Repeated squaring of both sides of the equation makes it very complex.
Is there any substitution or something similar which can simplify the problem ?
Does the problem have a solution if "generalized" as $\sqrt{x-{\sqrt{x-{\sqrt{x-{\sqrt{x-n}}}}}}}=n$ ?
 A: Let we put together the suggestion given in the comments. We are going to tackle the general case, under the assumption $n\geq 1$. Clearly, $x=\color{red}{n(n+1)}$ is a solution of the given equation, since it is a solution of $\sqrt{x-n}=n$. So it is enough to prove it is the only solution. For simplicity, let
$$ f_1(x)=\sqrt{x-n},\qquad f_2(x)=\sqrt{x-f_1(x)},$$ 
$$f_3(x)=\sqrt{x-f_2(x)},\quad f_4(x)=\sqrt{x-f_3(x)}$$
and $I=(n,+\infty)$. $f_1(x)$ and $f_3(x)$ are increasing and positive functions on $I$, due to the fact that
$$ \sqrt{y-n}-\sqrt{x-n} = \frac{y-x}{\sqrt{y-n}+\sqrt{x-n}} $$
has the same sign of $y-x$. That also implies that $f_3(x)$ is quite close to $\sqrt{x}$.
In particular, we cannot state that $f_4(x)$ is increasing on $I$ (as a matter of facts, it is not) but we may state that $f_4(x)$ is increasing on $J=(n+1,+\infty)$. Since every solution of $f_4(x)=n$ has to be greater than $n+1$, it follows that $x=n(n+1)$ is the only solution, as wanted.

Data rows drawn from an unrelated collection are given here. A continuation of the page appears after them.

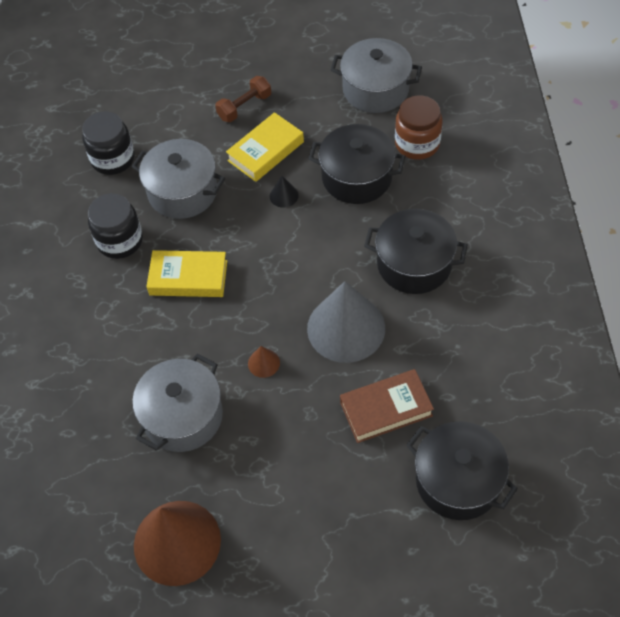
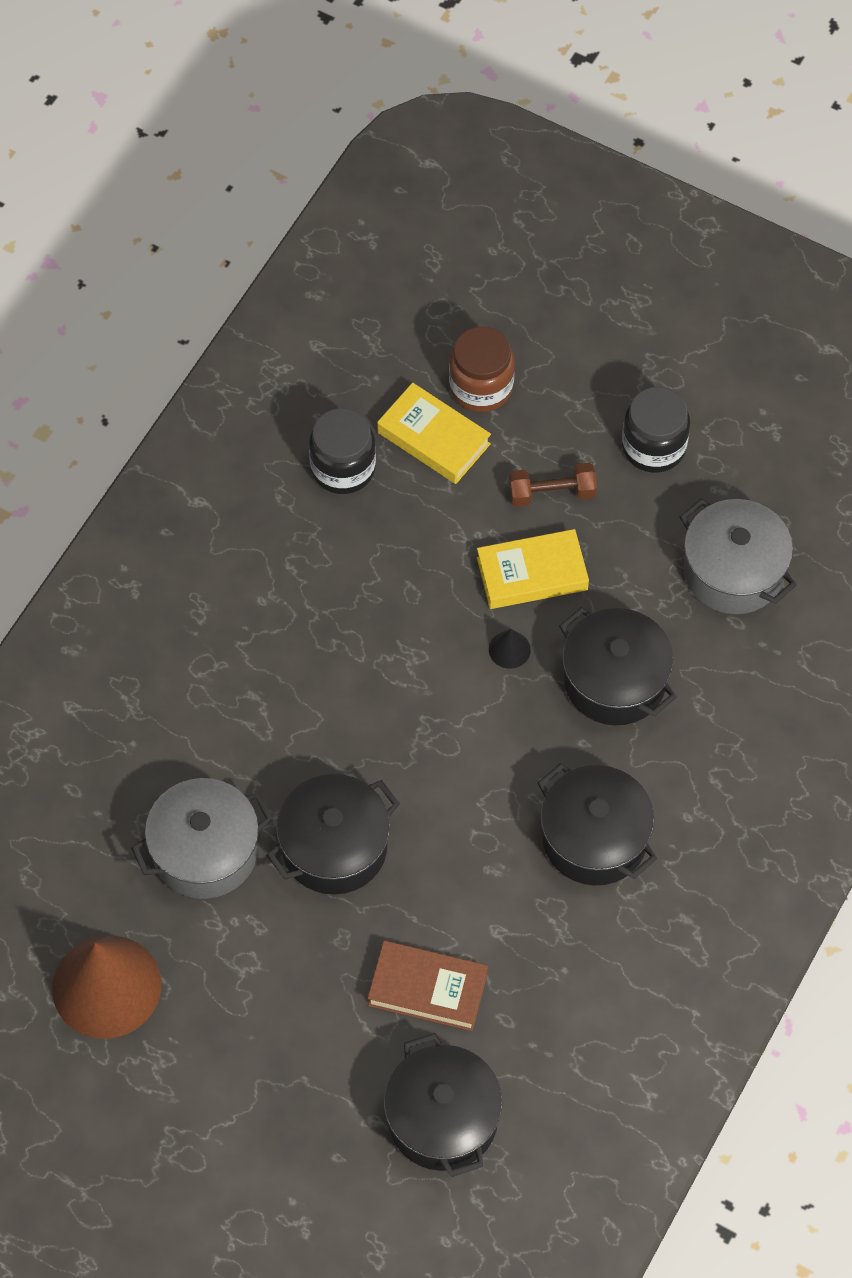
camera: 30 degrees right, 5 degrees up
black jar [88,193,143,259] -> black jar moved to [622,387,690,473]
grey pot [132,139,225,219] -> none
yellow book [146,250,227,297] -> yellow book moved to [377,383,491,484]
brown cone [248,346,280,378] -> black pot [267,774,400,895]
grey cone [307,281,385,363] -> none
brown jar [395,96,442,160] -> brown jar moved to [449,326,515,412]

A: For the moment, forget the question and consider this equation. 
$$
\sqrt{x-p}=p
$$
It is easy to see that :
$$
x-p=p^2
\\
\implies x=p(p+1)
$$
Now consider :
$$
x-\sqrt{x-p}=x-p=k
\\
x-\sqrt{x-\sqrt{x-p}}=x-\sqrt{k}=x-\sqrt{x-p}=x-p=p^2
$$
And so on. 
It is easy to see that the solution of $x$ always remains $p(p+1)$.